Many explanations to the ‘why’ of things only explain the ‘how’ of it. Take general anesthesia. Or heart defibrillation. Or Lincoln setting out equality as a goal for a country to be created. Or vaccines for Covid. We know what anesthesia or heart defibrillation does, but why a combination of drugs makes a person unconscious or why an electric current restores a heartbeat is not all clear.
Lincoln framed equality as a goal , when slavery was still in vogue. Instead of framing equality as a self-evident truth, Lincoln framed it as a proposition proved in building the nation. Equality remains a notion that’s flexible, wrought through amendments to laws that are proof of equality. So Lincoln taught himself from Euclid’s The Elements : The idea that mathematics has absolute answers, even if an illusion, made for powerful rhetoric.
In the vacuum of things unexplained, conspiracy theories take shape. When the science is patchy or complex, conspiracy theorists are driven to extremes, believing there is “no such thing as a coincidence”. The danger, in Henri Poincaré’s words, is “to doubt everything or to believe everything are two equally convenient solutions; both dispense with the necessity of reflection.”

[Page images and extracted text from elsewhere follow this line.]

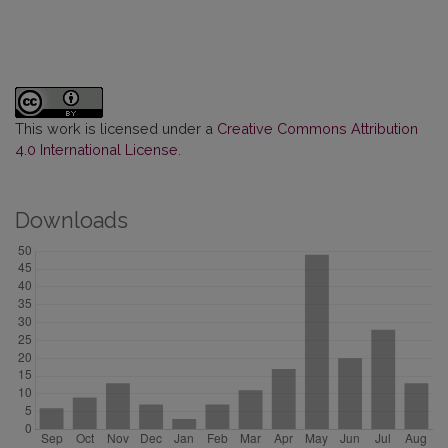
This work is licensed under a
Creative Commons Attribution
4.0 International License
.
Downloads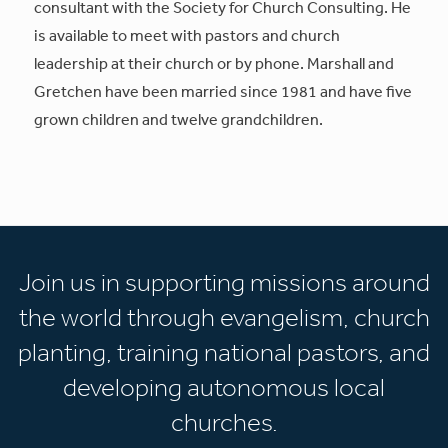
consultant with the Society for Church Consulting. He
is available to meet with pastors and church
leadership at their church or by phone. Marshall and
Gretchen have been married since 1981 and have five
grown children and twelve grandchildren.
Join us in supporting missions around
the world through evangelism, church
planting, training national pastors, and
developing autonomous local
churches.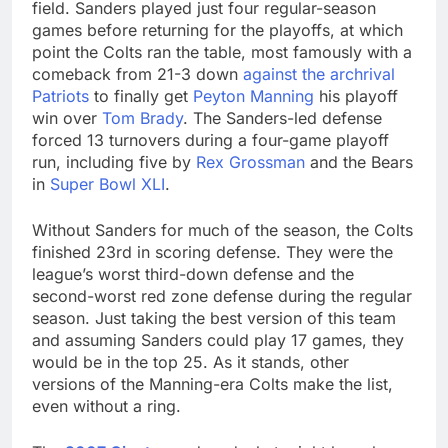
field. Sanders played just four regular-season
games before returning for the playoffs, at which
point the Colts ran the table, most famously with a
comeback from 21-3 down
against the archrival
Patriots
to finally get
Peyton Manning
his playoff
win over
Tom Brady
. The Sanders-led defense
forced 13 turnovers during a four-game playoff
run, including five by
Rex Grossman
and the Bears
in
Super Bowl XLI
.
Without Sanders for much of the season, the Colts
finished 23rd in scoring defense. They were the
league’s worst third-down defense and the
second-worst red zone defense during the regular
season. Just taking the best version of this team
and assuming Sanders could play 17 games, they
would be in the top 25. As it stands, other
versions of the Manning-era Colts make the list,
even without a ring.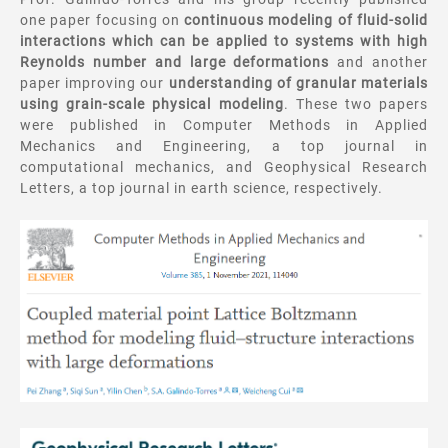
one paper focusing on
continuous modeling of fluid-solid
interactions which can be applied to systems with high
Reynolds number and large deformations
and another
paper improving our
understanding of granular materials
using grain-scale physical modeling
. These two papers
were published in Computer Methods in Applied
Mechanics and Engineering, a top journal in
computational mechanics, and Geophysical Research
Letters, a top journal in earth science, respectively.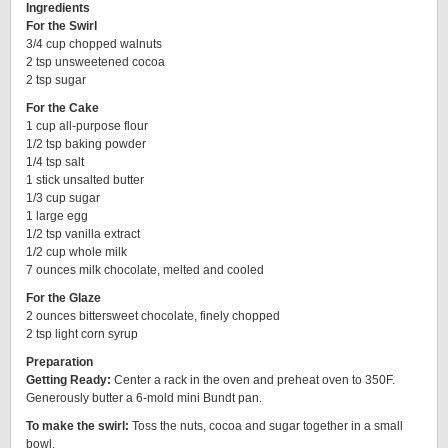
Ingredients
For the Swirl
3/4 cup chopped walnuts
2 tsp unsweetened cocoa
2 tsp sugar
For the Cake
1 cup all-purpose flour
1/2 tsp baking powder
1/4 tsp salt
1 stick unsalted butter
1/3 cup sugar
1 large egg
1/2 tsp vanilla extract
1/2 cup whole milk
7 ounces milk chocolate, melted and cooled
For the Glaze
2 ounces bittersweet chocolate, finely chopped
2 tsp light corn syrup
Preparation
Getting Ready:
Center a rack in the oven and preheat oven to 350F.
Generously butter a 6-mold mini Bundt pan.
To make the swirl:
Toss the nuts, cocoa and sugar together in a small
bowl.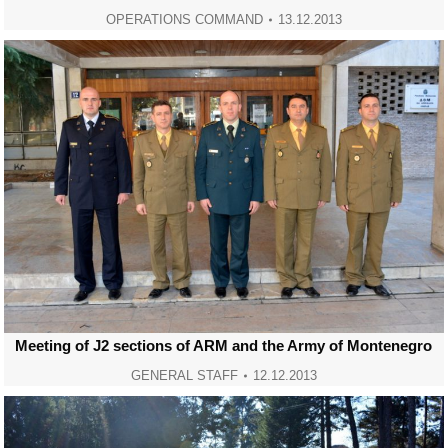
OPERATIONS COMMAND
13.12.2013
Meeting of J2 sections of ARM and the Army of Montenegro
GENERAL STAFF
12.12.2013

Kucharski fears people are disengaging with truth in today’s climate of almost excessive doubt, argues that the gap between what’s happening and why it’s happening has to be bridged. What can be done to speed up the process of proof in a world of noisy data and noisier opinions? Making a plea for the value of rigour and logic, Kucharski says much of modern science is stuck in rote learning, whereas scientific evidence should be about tools, not rules. The toolkit is contradiction, construction, contraposition.
Science is dynamic, and proof ever evolving. “Even mathematical notions of proof” are “not always as robust and politics-free as they might seem.” That’s why it’s essential to embrace uncertainty, balancerebalance beliefs. To understand how ‘proof’ works, and the concept of it, it’s important to understand errors and biases. The need for total proof can be dangerous in a crisis – some level of scientific evidence may demand certain action but the inaction in waiting for more ‘proof’ can prove costly.
Probability quantifies uncertainty. Covid highlighted the need to understand such ‘uncertainty’. Were lockdowns effective? Did vaccines work? How to prove what Delta’s rise may mean in coming months? Kucharski says Covid showed how politicised science was – search for scientific truth collided with the urgency of decision-making. Questions arrived quickly, answers weren’t instant, and the evidence wasn’t deemed enough for policy tweaks. Was Delta more transmissible? What was the extent of the link between social contacts and transmission? What was the proof ? The book argues that in navigating the noise of data, it’s essential to keep the questions open. Leave room for, and learn to be comfortable with, uncertainty, doubt.